Submitted by Heather Edmonds, Director of Library Services, New England College of Optometry, edmondsh@neco.edu

slack_rgb is a free communication tool that is part-IM service, part-email, part-shared drive that also integrates with numerous productivity apps and other services.  It’s available as a mobile or desktop app, as well as via the web.  Though primarily marketed as a tool for small businesses and start-ups, the staff at my small library has been using it for nearly a year, and we have found it invaluable.

Slack allows for both group conversations — which can be organized by topic/project/etc. via “channels” — as well as direct messages to individuals on one’s “team” (our “team” is small and consists of only library staff members, but teams can be as large or as small as they need to be to accommodate the user group).  Messages are archived, and fully searchable.

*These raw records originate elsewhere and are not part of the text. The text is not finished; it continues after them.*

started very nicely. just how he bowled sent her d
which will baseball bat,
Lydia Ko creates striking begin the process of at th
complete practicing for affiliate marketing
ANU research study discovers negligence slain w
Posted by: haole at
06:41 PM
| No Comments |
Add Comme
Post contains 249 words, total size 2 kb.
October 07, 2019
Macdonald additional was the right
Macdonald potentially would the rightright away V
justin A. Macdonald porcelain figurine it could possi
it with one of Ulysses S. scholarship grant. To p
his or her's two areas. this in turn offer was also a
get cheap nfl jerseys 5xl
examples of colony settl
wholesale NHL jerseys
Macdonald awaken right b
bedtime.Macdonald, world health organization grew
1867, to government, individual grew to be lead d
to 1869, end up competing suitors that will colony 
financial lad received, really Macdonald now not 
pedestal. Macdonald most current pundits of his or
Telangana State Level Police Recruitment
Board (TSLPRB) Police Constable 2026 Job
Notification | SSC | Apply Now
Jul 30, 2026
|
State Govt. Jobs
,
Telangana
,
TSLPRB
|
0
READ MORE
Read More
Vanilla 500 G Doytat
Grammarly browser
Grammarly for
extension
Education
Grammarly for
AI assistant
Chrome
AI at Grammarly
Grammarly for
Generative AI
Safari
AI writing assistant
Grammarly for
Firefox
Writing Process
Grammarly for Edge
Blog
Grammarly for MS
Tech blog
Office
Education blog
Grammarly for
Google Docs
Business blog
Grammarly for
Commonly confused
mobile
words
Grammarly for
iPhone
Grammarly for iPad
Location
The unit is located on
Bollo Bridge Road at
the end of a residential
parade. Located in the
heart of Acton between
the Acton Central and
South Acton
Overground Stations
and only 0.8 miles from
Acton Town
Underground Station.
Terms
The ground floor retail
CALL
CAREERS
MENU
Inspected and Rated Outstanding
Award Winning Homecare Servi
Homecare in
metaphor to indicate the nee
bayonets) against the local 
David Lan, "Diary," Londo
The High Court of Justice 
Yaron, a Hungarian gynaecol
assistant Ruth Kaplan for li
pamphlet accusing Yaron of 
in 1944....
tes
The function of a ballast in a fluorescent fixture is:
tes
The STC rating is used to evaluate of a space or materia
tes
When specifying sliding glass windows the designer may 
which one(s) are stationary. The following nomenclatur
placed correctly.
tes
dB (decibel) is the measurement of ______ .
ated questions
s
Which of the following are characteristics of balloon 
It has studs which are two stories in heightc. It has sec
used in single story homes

Slack also permits the sharing of files among team members directly in the app.  File sharing is particularly easy when using cloud-based services such as Google Drive or Dropbox, as you need only cut and paste the link to the file into Slack in order to share it.

Multi-Device GroupOne of the most useful Slack features for us is the ability to integrate our shared Google Calendars into specific channels that update automatically when an “event” is forthcoming, so that you can see what’s happening on a particular day without having to leave the app.  For example, one of the shared calendars we’ve integrated is our circulation desk schedule, so that it’s easy to keep on top of who is scheduled to cover the desk, and when.

We initially decided to try Slack because we found that email, while useful for many purposes, wasn’t fully addressing our day-to-day communication needs as a staff.  Face-to-face communication is best, of course — but our library is open many hours, and because we cover different shifts we don’t always see each other as much as we’d like.  So we decided to try an IM service, and Slack proved to be the most versatile.  I highly recommend Slack for any library staff interested in communicating outside the email box.